The Bigger Case in the Background
The bail application is one file. There is another: a human rights enforcement application against senior security officials over an arrest outside Uganda in November 2024. The state says the travel was to plan to overthrow government. The defence says it was for a book launch and meetings. Prosecutors also refer to recordings by a foreign national they describe as an informant.
Those facts will be tested with evidence. But evidence needs lawyers. If the defence team is not in the room, the court hears only one side. That is why the accused are refusing to proceed.
For the Ordinary Citizen: “Will the Court Listen to Me?
At a taxi park or in a village LC court, people watch this and ask one question: “If they can block a senior politician’s lawyers, what about me?”
Trust in courtrooms is built on small things: being heard, having your lawyer present, getting time to prepare. When those things collapse in a high-profile case, fear spreads. People start settling outside court. They stop filing cases. They lose faith.
For the Elite: Institutions vs. Personalities
For Uganda’s political and legal elite, this is a stress test for institutions. Parliament, the bar, the bench, and security agencies all have roles. When lawyers are arrested while serving documents, or barred at the airport after being briefed, it sends a signal beyond one case. It tells the bar: this work is risky. It tells litigants: choose safe lawyers.
A country that wants serious investment, donor confidence, and rule-of-law rankings cannot afford a reputation that lawyers are targets.

What the Court Can Do Next Without Losing Face
1. Grant a realistic adjournment: Three weeks to reconstitute the defence is not delay. It is due process.
2. Secure the bar: Clear, public assurance that lawyers can serve documents and appear without arrest or deportation, unless there is a separate, lawful charge unrelated to representation.
3. Separate the files: Handle bail on its merits, and handle the human rights enforcement separately, with timelines both sides can meet.
4. Record everything: Publish the directions, the reasons for timelines, and the orders. Transparency cools tension.

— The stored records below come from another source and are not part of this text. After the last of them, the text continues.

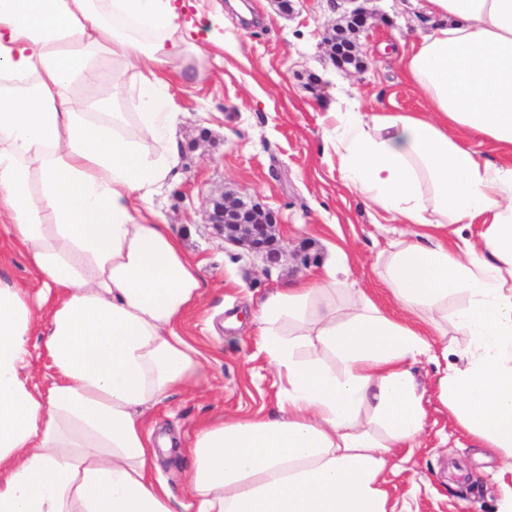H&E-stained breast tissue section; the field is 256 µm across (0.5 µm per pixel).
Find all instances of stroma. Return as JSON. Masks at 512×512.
Listing matches in <instances>:
<instances>
[{"instance_id":"obj_1","label":"stroma","mask_w":512,"mask_h":512,"mask_svg":"<svg viewBox=\"0 0 512 512\" xmlns=\"http://www.w3.org/2000/svg\"><path fill=\"white\" fill-rule=\"evenodd\" d=\"M369 14L360 36L363 69L342 70L328 57L326 27L340 19L345 0H185L184 20L196 14H224V46L203 59L202 78L180 84L177 142L180 163L155 198V207L200 262L203 285L185 333L208 360L197 380L175 391L146 414L149 428L168 432L180 449L159 457L155 479L176 500L188 498L185 453L200 423L227 417L271 414L279 382L259 353L249 325L227 327L283 281L306 274L332 257V246L349 255L350 277L385 295L377 282L375 258L392 225L367 209L343 186L336 157L325 148L324 117L345 93L363 111H422L424 101L399 64L405 39L434 29L421 0H358ZM240 196L273 211L289 253L269 268L226 243L210 224L212 198ZM309 255L302 264L301 255ZM0 274L37 295L40 279L0 227ZM425 393L427 419L416 447L396 449L388 473L395 512H500L503 488L512 474L499 458L473 439L436 398L433 364L413 367Z\"/></svg>"}]
</instances>
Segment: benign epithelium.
Here are the masks:
<instances>
[{
	"label": "benign epithelium",
	"mask_w": 512,
	"mask_h": 512,
	"mask_svg": "<svg viewBox=\"0 0 512 512\" xmlns=\"http://www.w3.org/2000/svg\"><path fill=\"white\" fill-rule=\"evenodd\" d=\"M368 19L365 11L355 8L343 14V23L327 29L331 57H337L340 51V38L344 36L342 29L349 27L352 35L356 36L367 29ZM210 221L222 232L224 242L244 247L248 254L260 258L268 266L279 264L286 254L276 236L275 214L256 204L242 198H215L212 200Z\"/></svg>",
	"instance_id": "benign-epithelium-1"
}]
</instances>
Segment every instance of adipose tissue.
Here are the masks:
<instances>
[{
    "label": "adipose tissue",
    "instance_id": "1",
    "mask_svg": "<svg viewBox=\"0 0 512 512\" xmlns=\"http://www.w3.org/2000/svg\"><path fill=\"white\" fill-rule=\"evenodd\" d=\"M181 0H0V222L41 279L0 278V512H173L154 481L171 435L144 414L204 354L180 332L197 262L154 208L176 169L177 61L223 46ZM442 27L400 57L421 112L330 113L342 183L388 214L376 255L391 305L348 256L268 292L253 313L277 411L199 425L186 512H389L384 473L426 411L435 363L449 415L512 472V0H424ZM136 84V105L122 98ZM480 225L472 233V225ZM55 372L29 376L32 336Z\"/></svg>",
    "mask_w": 512,
    "mask_h": 512
}]
</instances>
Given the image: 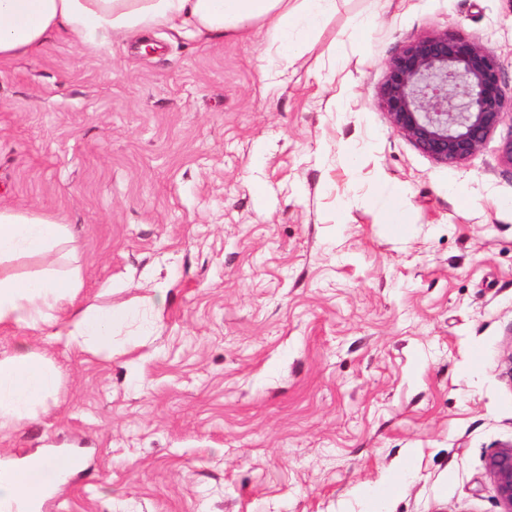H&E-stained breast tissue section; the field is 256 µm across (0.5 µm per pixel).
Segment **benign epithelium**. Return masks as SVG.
I'll return each instance as SVG.
<instances>
[{
    "instance_id": "benign-epithelium-1",
    "label": "benign epithelium",
    "mask_w": 512,
    "mask_h": 512,
    "mask_svg": "<svg viewBox=\"0 0 512 512\" xmlns=\"http://www.w3.org/2000/svg\"><path fill=\"white\" fill-rule=\"evenodd\" d=\"M377 104L391 128L443 165L470 158L512 116L494 50L446 31L406 45L386 64ZM501 512H512V442L486 461Z\"/></svg>"
}]
</instances>
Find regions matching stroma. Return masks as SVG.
Segmentation results:
<instances>
[{"label":"stroma","instance_id":"stroma-1","mask_svg":"<svg viewBox=\"0 0 512 512\" xmlns=\"http://www.w3.org/2000/svg\"><path fill=\"white\" fill-rule=\"evenodd\" d=\"M439 31L512 82V0H336L297 58L255 25L0 64V205L66 224L75 306L128 314L97 354L0 326V358L60 373L0 458L83 461L38 512H500L508 129L440 165L376 105L385 62Z\"/></svg>","mask_w":512,"mask_h":512}]
</instances>
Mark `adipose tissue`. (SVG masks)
Returning a JSON list of instances; mask_svg holds the SVG:
<instances>
[{
  "label": "adipose tissue",
  "mask_w": 512,
  "mask_h": 512,
  "mask_svg": "<svg viewBox=\"0 0 512 512\" xmlns=\"http://www.w3.org/2000/svg\"><path fill=\"white\" fill-rule=\"evenodd\" d=\"M335 10L336 0H0V63L39 53L62 34L89 46L157 27L215 39L243 35L257 22L271 46L296 55ZM69 240L67 225L48 215L0 207V325L32 333L50 327L65 346L110 350L113 324L127 314L93 303L74 307L79 270L61 276L53 269L58 249ZM22 257L39 258L45 267L19 276L10 264ZM58 386V369L46 352L0 358V432L20 419L38 418ZM73 465V457L53 455L0 467V512H29L50 479Z\"/></svg>",
  "instance_id": "ef3b65f1"
}]
</instances>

If the court pushes ahead without defence counsel, it risks a verdict that looks political rather than legal. If it adjourns and secures the bar, it strengthens the bench.

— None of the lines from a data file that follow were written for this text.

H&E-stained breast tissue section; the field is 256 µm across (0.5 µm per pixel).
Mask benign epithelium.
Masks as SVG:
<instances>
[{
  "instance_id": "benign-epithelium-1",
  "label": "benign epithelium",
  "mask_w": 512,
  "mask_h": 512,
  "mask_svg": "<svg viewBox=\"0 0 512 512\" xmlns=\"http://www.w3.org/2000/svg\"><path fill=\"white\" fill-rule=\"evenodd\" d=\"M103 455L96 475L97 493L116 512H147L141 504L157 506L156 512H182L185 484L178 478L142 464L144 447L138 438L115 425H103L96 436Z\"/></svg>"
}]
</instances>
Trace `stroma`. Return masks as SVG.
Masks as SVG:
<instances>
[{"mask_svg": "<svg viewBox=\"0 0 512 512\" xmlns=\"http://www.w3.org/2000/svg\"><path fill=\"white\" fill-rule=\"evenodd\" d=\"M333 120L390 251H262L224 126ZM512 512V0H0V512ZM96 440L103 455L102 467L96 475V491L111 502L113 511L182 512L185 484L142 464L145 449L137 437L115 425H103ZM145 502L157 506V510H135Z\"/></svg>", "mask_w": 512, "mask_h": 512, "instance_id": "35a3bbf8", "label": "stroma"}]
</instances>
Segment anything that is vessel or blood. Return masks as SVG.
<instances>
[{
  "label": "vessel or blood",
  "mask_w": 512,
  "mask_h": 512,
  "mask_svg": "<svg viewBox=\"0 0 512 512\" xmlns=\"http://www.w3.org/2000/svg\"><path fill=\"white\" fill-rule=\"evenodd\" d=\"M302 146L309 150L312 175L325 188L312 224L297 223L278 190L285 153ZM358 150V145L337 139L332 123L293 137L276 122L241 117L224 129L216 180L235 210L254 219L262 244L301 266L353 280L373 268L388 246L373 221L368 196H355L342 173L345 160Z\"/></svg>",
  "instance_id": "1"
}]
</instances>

The Risk of a “Court vs. Accused” Fight
Headlines will frame this as a face-off. In court, that is dangerous. A judge cannot be seen fighting the accused. An accused cannot be seen fighting the court. Both must fight for process.
When the defence says “without our lawyers we will not return,” they are not saying “we reject the court.” They are saying “give us the court the Constitution promises.” That distinction matters.
Conclusion: A Trial Needs Two Sides to Breathe
A courtroom without a defence is a monologue. A prison letter without a lawyer is a shout into a wall.
Besigye and Lutale’s boycott forces Uganda to answer a hard question: Is the right to counsel real, or only on paper? If it is real, then the court must make space for it, even if it takes weeks. If it is not, then every future accused will know the rules change when the case is big.
For the ordinary Ugandan, this is about whether a poor man can keep his lawyer. For the elite, it is about whether the judiciary can stand above the politics of the day.
The case will return. The only question is whether it returns as a fair trial, or as a standoff.